▸ **Assignment**: Wherever the string "among" appears in a line of the listing below, report that line.

----

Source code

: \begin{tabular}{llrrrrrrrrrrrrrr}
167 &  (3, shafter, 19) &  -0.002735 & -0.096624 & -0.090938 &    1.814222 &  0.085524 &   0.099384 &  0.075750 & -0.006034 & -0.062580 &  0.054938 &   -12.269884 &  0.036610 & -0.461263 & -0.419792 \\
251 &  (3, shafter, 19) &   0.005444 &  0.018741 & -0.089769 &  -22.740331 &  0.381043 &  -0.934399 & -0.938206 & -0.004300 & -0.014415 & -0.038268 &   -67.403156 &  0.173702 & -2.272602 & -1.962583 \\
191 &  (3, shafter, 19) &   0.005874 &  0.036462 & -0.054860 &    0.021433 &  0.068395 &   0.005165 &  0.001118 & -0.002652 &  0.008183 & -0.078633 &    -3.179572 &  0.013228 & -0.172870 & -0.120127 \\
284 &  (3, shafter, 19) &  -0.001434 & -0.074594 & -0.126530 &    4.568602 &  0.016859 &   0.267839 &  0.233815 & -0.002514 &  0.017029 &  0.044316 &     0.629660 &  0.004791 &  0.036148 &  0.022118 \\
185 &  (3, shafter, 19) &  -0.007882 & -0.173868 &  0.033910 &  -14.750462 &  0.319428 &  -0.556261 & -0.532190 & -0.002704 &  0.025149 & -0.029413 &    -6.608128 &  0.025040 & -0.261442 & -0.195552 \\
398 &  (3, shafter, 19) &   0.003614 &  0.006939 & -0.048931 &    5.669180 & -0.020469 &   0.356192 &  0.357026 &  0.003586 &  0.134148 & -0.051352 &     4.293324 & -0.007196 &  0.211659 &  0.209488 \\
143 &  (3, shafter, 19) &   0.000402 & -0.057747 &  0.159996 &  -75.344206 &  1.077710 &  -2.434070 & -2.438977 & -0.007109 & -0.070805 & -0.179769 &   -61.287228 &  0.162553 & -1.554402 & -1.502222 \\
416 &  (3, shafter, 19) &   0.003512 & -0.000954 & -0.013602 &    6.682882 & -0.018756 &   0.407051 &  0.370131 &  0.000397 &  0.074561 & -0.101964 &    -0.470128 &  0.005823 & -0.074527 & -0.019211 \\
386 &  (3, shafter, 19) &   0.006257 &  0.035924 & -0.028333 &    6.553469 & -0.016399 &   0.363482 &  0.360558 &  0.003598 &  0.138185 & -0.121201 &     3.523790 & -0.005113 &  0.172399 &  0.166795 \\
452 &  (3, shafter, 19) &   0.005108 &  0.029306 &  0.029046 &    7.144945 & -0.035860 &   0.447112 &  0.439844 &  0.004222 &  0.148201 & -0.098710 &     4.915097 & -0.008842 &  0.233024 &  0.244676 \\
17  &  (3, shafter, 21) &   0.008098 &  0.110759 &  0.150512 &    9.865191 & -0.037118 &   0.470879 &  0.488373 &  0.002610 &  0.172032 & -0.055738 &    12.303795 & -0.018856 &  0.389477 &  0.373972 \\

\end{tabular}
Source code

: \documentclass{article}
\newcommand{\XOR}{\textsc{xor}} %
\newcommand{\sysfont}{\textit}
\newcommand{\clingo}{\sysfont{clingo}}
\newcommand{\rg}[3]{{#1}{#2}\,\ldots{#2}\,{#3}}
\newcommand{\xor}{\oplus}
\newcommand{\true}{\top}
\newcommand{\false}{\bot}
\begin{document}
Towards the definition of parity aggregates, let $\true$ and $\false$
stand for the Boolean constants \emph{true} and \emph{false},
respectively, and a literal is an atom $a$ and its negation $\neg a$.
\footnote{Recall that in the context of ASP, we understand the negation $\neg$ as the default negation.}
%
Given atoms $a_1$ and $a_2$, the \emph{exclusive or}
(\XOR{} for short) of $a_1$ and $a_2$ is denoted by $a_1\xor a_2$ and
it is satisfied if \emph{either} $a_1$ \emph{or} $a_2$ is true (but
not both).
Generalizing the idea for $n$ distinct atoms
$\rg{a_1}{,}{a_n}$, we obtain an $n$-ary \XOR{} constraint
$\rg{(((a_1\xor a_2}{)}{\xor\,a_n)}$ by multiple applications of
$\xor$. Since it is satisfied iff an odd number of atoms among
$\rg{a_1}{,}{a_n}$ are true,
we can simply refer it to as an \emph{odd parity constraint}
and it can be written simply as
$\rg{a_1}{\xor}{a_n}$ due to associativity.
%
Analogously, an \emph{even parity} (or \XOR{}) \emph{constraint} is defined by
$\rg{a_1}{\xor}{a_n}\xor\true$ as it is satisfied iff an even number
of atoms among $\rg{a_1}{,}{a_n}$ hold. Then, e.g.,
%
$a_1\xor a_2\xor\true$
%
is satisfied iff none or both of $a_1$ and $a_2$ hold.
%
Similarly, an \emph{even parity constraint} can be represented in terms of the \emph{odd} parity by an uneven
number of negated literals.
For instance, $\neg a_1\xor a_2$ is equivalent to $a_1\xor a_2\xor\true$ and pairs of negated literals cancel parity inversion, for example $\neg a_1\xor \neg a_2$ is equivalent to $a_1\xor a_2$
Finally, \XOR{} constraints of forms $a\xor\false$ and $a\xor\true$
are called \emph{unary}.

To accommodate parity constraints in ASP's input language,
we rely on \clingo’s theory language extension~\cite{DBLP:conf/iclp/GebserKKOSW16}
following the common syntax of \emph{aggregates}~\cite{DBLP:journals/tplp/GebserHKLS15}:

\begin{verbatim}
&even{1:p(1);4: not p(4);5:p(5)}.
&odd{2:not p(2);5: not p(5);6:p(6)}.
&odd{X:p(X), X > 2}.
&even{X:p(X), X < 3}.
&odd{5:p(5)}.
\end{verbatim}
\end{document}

----

▸ **Response**:
$\xor$. Since it is satisfied iff an odd number of atoms among
of atoms among $\rg{a_1}{,}{a_n}$ hold. Then, e.g.,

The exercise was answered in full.